** Opening Data under study block **

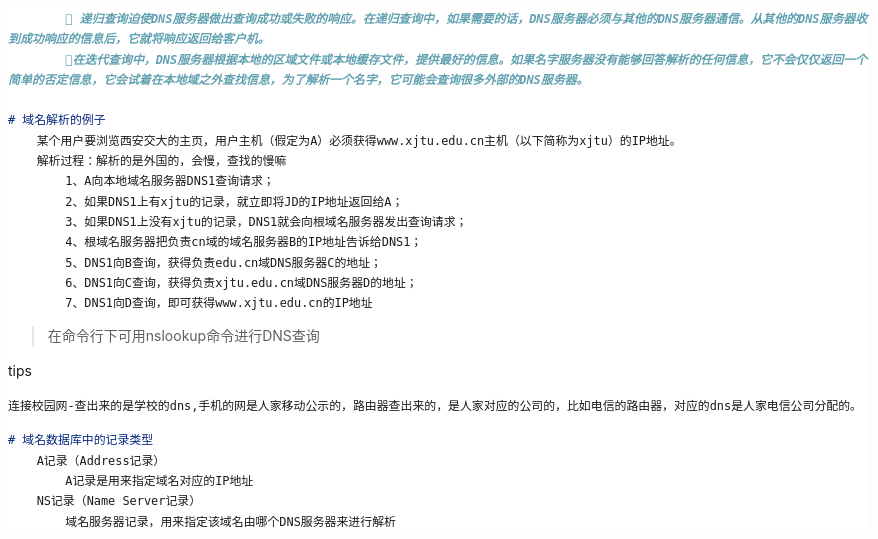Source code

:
 ```markdown
		 递归查询迫使DNS服务器做出查询成功或失败的响应。在递归查询中，如果需要的话，DNS服务器必须与其他的DNS服务器通信。从其他的DNS服务器收到成功响应的信息后，它就将响应返回给客户机。
		在迭代查询中，DNS服务器根据本地的区域文件或本地缓存文件，提供最好的信息。如果名字服务器没有能够回答解析的任何信息，它不会仅仅返回一个简单的否定信息，它会试着在本地域之外查找信息，为了解析一个名字，它可能会查询很多外部的DNS服务器。  

# 域名解析的例子
	某个用户要浏览西安交大的主页，用户主机（假定为A）必须获得www.xjtu.edu.cn主机（以下简称为xjtu）的IP地址。
	解析过程：解析的是外国的，会慢，查找的慢嘛
		1、A向本地域名服务器DNS1查询请求；
		2、如果DNS1上有xjtu的记录，就立即将JD的IP地址返回给A；
		3、如果DNS1上没有xjtu的记录，DNS1就会向根域名服务器发出查询请求；
		4、根域名服务器把负责cn域的域名服务器B的IP地址告诉给DNS1；
		5、DNS1向B查询，获得负责edu.cn域DNS服务器C的地址；
		6、DNS1向C查询，获得负责xjtu.edu.cn域DNS服务器D的地址；
		7、DNS1向D查询，即可获得www.xjtu.edu.cn的IP地址
```

> 在命令行下可用nslookup命令进行DNS查询
>
> 

tips

```markdwon
连接校园网-查出来的是学校的dns,手机的网是人家移动公示的，路由器查出来的，是人家对应的公司的，比如电信的路由器，对应的dns是人家电信公司分配的。
```

```markdown
# 域名数据库中的记录类型
	A记录（Address记录）
		A记录是用来指定域名对应的IP地址
	NS记录（Name Server记录）
		域名服务器记录，用来指定该域名由哪个DNS服务器来进行解析
```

** Closing Data under study block **

**Problem to work on:**
Only the text of the records belongs in the answer, printed exactly and without pictures.

**Task answer:**
Source code

:
 ```markdown
		 递归查询迫使DNS服务器做出查询成功或失败的响应。在递归查询中，如果需要的话，DNS服务器必须与其他的DNS服务器通信。从其他的DNS服务器收到成功响应的信息后，它就将响应返回给客户机。
		在迭代查询中，DNS服务器根据本地的区域文件或本地缓存文件，提供最好的信息。如果名字服务器没有能够回答解析的任何信息，它不会仅仅返回一个简单的否定信息，它会试着在本地域之外查找信息，为了解析一个名字，它可能会查询很多外部的DNS服务器。  

# 域名解析的例子
	某个用户要浏览西安交大的主页，用户主机（假定为A）必须获得www.xjtu.edu.cn主机（以下简称为xjtu）的IP地址。
	解析过程：解析的是外国的，会慢，查找的慢嘛
		1、A向本地域名服务器DNS1查询请求；
		2、如果DNS1上有xjtu的记录，就立即将JD的IP地址返回给A；
		3、如果DNS1上没有xjtu的记录，DNS1就会向根域名服务器发出查询请求；
		4、根域名服务器把负责cn域的域名服务器B的IP地址告诉给DNS1；
		5、DNS1向B查询，获得负责edu.cn域DNS服务器C的地址；
		6、DNS1向C查询，获得负责xjtu.edu.cn域DNS服务器D的地址；
		7、DNS1向D查询，即可获得www.xjtu.edu.cn的IP地址
```

> 在命令行下可用nslookup命令进行DNS查询
>
> 

tips

```markdwon
连接校园网-查出来的是学校的dns,手机的网是人家移动公示的，路由器查出来的，是人家对应的公司的，比如电信的路由器，对应的dns是人家电信公司分配的。
```

```markdown
# 域名数据库中的记录类型
	A记录（Address记录）
		A记录是用来指定域名对应的IP地址
	NS记录（Name Server记录）
		域名服务器记录，用来指定该域名由哪个DNS服务器来进行解析
```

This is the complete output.